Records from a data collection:

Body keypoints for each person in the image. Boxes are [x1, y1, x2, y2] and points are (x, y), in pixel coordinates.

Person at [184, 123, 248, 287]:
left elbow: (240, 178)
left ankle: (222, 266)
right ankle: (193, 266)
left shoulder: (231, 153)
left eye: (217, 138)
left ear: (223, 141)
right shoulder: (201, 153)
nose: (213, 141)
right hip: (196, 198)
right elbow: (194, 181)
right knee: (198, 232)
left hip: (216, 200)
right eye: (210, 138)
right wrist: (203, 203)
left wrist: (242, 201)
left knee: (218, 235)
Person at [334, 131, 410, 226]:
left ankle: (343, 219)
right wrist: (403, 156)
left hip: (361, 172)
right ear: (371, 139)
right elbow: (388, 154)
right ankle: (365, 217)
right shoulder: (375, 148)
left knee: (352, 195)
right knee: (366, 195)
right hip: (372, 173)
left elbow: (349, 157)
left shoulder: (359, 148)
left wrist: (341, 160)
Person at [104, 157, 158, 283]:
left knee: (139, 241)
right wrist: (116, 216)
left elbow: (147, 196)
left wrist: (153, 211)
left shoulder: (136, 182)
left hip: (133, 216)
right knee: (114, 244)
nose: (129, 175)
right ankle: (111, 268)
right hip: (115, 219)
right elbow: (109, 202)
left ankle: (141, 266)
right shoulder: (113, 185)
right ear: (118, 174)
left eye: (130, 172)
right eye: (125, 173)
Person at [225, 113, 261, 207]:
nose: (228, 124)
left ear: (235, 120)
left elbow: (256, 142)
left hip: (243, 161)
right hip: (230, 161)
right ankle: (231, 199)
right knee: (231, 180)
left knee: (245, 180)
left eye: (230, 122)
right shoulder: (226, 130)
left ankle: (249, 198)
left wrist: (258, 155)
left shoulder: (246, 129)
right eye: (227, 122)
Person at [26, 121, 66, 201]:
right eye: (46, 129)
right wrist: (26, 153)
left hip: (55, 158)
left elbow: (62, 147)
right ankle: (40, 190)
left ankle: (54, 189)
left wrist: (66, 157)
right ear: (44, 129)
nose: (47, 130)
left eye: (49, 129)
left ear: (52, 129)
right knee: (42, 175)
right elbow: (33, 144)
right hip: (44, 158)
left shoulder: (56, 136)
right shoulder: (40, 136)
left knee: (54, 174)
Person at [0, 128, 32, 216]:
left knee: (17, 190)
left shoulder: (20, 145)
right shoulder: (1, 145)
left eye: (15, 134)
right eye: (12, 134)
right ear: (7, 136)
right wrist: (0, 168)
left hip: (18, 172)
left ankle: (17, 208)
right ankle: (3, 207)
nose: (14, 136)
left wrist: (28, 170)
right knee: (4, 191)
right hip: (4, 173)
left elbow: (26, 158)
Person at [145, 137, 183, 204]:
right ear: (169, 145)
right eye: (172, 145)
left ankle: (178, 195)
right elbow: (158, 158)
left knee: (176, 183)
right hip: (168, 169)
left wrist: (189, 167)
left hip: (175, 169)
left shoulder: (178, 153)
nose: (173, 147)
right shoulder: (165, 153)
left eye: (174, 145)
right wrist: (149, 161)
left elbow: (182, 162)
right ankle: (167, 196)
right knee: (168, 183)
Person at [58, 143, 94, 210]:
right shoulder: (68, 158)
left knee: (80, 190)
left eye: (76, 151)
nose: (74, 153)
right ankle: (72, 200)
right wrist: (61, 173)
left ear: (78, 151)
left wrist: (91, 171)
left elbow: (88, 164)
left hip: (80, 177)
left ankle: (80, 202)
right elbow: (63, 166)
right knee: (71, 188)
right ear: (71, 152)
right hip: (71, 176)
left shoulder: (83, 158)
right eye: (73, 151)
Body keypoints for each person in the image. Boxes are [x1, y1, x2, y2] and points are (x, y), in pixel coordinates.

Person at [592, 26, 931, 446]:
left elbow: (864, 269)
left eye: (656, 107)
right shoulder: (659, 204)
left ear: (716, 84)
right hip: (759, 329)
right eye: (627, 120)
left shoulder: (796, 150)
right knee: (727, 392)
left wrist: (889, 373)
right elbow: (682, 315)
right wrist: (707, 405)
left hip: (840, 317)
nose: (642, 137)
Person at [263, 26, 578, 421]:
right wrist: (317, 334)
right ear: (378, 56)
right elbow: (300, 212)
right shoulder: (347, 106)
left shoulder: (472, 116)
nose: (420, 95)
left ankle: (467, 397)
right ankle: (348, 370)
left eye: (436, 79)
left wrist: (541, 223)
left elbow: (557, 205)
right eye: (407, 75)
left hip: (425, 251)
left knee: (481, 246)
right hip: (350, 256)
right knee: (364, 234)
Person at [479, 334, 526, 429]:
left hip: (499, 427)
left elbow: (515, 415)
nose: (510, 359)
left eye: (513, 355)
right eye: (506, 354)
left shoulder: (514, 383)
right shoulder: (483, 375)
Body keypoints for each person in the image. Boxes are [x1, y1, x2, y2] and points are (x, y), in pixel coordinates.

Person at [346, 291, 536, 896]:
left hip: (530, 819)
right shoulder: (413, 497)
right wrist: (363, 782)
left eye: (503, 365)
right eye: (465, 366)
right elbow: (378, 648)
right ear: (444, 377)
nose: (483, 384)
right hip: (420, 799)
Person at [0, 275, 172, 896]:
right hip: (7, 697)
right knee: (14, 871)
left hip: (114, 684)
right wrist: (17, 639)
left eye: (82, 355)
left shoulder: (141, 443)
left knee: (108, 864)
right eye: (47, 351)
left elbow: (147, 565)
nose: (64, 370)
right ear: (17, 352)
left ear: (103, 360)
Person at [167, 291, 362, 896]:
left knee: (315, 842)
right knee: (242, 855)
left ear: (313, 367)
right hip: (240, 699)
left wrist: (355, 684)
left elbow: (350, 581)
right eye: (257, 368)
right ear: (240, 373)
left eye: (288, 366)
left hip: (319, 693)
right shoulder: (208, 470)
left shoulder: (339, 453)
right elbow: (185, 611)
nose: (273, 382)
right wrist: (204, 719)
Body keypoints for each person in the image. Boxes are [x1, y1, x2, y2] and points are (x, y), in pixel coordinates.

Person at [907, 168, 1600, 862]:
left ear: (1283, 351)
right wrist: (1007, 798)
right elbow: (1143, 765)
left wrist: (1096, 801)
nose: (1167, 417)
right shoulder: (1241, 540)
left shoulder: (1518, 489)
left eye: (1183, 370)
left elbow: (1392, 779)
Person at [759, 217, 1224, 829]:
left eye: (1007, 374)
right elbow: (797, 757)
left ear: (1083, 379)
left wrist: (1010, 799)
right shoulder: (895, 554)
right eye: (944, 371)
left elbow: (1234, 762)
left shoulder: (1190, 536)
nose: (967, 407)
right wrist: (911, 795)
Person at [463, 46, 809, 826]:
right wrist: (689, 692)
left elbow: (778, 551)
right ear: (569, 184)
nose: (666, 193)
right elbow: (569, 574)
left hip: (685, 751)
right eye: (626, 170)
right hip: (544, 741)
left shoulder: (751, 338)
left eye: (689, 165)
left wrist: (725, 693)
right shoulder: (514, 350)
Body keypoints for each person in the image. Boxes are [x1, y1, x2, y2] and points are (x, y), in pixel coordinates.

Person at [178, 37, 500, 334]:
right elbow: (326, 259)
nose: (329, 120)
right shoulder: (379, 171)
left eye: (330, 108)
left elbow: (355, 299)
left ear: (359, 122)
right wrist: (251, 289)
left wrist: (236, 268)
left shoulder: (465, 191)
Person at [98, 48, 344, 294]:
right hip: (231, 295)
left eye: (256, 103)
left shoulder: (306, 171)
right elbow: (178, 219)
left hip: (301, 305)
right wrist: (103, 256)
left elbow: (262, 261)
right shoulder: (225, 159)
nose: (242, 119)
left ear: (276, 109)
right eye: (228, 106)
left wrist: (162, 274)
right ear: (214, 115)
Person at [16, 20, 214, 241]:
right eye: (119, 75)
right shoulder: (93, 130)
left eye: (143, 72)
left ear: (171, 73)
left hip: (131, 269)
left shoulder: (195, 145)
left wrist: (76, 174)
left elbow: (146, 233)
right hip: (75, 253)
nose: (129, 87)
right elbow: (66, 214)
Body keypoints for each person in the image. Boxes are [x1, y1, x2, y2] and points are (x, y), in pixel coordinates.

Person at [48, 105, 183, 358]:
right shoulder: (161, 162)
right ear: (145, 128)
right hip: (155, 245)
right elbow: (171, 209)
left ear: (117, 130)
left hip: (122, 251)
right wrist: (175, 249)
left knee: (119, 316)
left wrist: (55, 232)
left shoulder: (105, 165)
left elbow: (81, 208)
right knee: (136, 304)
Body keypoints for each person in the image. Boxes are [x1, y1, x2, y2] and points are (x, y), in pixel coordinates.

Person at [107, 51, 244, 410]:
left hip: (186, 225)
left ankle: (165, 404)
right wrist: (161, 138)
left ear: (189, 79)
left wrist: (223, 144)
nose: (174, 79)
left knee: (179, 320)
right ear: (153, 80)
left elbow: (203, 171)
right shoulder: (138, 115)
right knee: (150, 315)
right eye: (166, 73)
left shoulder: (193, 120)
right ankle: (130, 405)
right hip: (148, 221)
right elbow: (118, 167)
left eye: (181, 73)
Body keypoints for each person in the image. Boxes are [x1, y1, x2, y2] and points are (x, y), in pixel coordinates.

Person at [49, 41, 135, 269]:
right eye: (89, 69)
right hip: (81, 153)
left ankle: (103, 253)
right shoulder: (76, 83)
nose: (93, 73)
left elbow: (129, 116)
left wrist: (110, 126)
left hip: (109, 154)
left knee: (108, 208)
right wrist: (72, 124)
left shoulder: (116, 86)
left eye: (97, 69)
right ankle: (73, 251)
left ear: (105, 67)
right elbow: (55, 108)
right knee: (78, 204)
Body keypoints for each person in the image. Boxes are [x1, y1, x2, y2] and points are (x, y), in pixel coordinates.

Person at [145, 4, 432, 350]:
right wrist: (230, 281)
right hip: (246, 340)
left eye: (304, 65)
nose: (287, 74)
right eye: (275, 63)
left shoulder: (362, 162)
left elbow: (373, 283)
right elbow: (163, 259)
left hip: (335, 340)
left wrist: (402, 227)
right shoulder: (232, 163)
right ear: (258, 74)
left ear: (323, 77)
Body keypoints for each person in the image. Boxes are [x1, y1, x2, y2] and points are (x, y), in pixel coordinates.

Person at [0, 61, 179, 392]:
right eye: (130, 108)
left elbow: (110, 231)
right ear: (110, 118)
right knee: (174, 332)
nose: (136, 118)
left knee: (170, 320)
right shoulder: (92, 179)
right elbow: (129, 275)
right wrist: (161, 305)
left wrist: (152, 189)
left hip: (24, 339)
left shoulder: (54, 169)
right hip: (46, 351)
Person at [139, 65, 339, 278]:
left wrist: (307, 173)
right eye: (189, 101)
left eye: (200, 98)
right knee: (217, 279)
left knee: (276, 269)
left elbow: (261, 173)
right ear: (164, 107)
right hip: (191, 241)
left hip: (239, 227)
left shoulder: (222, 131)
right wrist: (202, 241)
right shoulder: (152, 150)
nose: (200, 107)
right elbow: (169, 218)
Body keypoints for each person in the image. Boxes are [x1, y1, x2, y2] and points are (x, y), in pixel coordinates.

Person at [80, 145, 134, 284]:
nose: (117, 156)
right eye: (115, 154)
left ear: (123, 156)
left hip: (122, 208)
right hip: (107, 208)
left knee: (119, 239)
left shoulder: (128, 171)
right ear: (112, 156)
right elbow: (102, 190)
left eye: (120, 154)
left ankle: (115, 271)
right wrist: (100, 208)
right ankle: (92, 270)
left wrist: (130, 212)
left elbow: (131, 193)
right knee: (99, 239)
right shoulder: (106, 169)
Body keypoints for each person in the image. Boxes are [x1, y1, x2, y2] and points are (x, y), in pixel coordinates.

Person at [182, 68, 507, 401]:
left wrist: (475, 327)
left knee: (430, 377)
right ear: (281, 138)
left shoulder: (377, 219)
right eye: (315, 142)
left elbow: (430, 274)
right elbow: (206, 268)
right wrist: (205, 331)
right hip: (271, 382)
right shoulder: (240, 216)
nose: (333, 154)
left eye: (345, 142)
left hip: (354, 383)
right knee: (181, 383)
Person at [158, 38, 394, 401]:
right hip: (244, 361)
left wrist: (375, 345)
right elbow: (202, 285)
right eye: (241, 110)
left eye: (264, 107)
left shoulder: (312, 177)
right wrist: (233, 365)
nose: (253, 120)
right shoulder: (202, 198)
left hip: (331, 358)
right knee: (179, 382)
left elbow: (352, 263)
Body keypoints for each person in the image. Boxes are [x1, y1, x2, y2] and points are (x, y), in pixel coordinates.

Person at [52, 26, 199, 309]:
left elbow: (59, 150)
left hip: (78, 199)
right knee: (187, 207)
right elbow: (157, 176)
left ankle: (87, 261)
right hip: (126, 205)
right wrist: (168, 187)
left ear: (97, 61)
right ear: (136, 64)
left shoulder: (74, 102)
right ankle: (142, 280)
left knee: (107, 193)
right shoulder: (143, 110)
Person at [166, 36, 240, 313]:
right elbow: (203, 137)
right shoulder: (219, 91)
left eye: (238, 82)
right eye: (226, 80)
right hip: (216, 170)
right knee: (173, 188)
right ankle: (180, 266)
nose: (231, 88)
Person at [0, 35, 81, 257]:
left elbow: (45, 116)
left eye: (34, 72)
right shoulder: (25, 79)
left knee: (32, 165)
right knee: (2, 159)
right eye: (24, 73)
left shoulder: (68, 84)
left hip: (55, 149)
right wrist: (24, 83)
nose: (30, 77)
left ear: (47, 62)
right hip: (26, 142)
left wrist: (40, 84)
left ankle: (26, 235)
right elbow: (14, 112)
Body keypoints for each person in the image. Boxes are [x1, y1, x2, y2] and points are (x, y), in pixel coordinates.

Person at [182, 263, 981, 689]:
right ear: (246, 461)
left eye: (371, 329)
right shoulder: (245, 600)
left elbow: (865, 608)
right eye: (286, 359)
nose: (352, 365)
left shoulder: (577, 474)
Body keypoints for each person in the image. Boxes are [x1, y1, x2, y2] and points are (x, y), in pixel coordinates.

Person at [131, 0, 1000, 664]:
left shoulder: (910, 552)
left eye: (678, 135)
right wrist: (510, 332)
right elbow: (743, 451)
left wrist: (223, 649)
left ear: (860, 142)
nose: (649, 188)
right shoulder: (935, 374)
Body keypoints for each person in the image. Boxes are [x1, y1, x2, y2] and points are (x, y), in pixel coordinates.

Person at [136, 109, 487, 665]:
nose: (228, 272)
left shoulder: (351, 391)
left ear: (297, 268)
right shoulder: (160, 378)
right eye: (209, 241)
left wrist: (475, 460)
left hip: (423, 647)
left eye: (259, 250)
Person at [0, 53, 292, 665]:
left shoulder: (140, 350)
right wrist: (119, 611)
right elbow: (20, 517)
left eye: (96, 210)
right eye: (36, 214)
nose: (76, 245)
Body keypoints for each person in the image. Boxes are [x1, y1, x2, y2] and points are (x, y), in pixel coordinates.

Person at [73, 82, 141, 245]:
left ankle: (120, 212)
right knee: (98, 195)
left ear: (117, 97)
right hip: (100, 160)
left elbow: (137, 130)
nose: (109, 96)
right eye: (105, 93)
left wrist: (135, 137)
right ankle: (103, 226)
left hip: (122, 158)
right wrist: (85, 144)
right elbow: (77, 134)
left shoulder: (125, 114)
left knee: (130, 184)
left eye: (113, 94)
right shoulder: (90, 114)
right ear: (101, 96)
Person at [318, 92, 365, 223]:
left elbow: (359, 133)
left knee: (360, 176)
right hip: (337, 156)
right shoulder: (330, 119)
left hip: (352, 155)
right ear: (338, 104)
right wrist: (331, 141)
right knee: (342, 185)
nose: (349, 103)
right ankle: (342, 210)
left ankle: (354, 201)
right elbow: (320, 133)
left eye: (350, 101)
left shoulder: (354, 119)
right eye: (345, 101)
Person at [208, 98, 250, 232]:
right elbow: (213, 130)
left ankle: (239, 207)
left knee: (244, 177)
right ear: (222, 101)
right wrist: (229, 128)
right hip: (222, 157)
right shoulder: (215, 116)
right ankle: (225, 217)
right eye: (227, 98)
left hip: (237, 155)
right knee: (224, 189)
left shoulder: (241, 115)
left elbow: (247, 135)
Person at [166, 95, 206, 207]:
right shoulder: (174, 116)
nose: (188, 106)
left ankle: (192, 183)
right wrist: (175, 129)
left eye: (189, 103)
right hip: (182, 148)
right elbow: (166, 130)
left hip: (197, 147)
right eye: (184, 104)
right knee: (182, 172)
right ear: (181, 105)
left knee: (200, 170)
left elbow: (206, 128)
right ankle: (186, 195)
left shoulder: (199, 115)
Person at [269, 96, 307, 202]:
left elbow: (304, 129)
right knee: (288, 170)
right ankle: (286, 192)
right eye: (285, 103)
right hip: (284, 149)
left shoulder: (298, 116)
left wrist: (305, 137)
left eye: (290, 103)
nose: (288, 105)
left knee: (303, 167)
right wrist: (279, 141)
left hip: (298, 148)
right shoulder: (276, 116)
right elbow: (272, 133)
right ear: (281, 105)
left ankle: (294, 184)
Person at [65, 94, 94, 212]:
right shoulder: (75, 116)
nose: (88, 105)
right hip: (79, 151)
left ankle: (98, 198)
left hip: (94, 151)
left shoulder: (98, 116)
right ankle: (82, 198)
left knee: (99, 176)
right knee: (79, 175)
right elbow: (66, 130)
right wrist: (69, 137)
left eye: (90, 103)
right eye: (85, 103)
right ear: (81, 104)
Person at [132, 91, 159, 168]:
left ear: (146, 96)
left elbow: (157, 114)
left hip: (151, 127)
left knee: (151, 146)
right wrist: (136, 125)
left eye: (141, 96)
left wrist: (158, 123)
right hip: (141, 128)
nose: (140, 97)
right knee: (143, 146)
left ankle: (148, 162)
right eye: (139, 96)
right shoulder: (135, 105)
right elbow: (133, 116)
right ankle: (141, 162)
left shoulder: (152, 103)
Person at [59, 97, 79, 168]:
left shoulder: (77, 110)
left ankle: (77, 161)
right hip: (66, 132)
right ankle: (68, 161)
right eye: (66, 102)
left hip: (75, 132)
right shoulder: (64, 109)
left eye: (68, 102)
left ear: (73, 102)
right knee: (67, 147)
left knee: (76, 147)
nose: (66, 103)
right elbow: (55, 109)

--- Brief ---
In the records above, retype exactly the lines from the one with "right knee: (143, 146)" through the last one.

--- Response area ---
right knee: (143, 146)
left ankle: (148, 162)
right eye: (139, 96)
right shoulder: (135, 105)
right elbow: (133, 116)
right ankle: (141, 162)
left shoulder: (152, 103)
Person at [59, 97, 79, 168]:
left shoulder: (77, 110)
left ankle: (77, 161)
right hip: (66, 132)
right ankle: (68, 161)
right eye: (66, 102)
left hip: (75, 132)
right shoulder: (64, 109)
left eye: (68, 102)
left ear: (73, 102)
right knee: (67, 147)
left knee: (76, 147)
nose: (66, 103)
right elbow: (55, 109)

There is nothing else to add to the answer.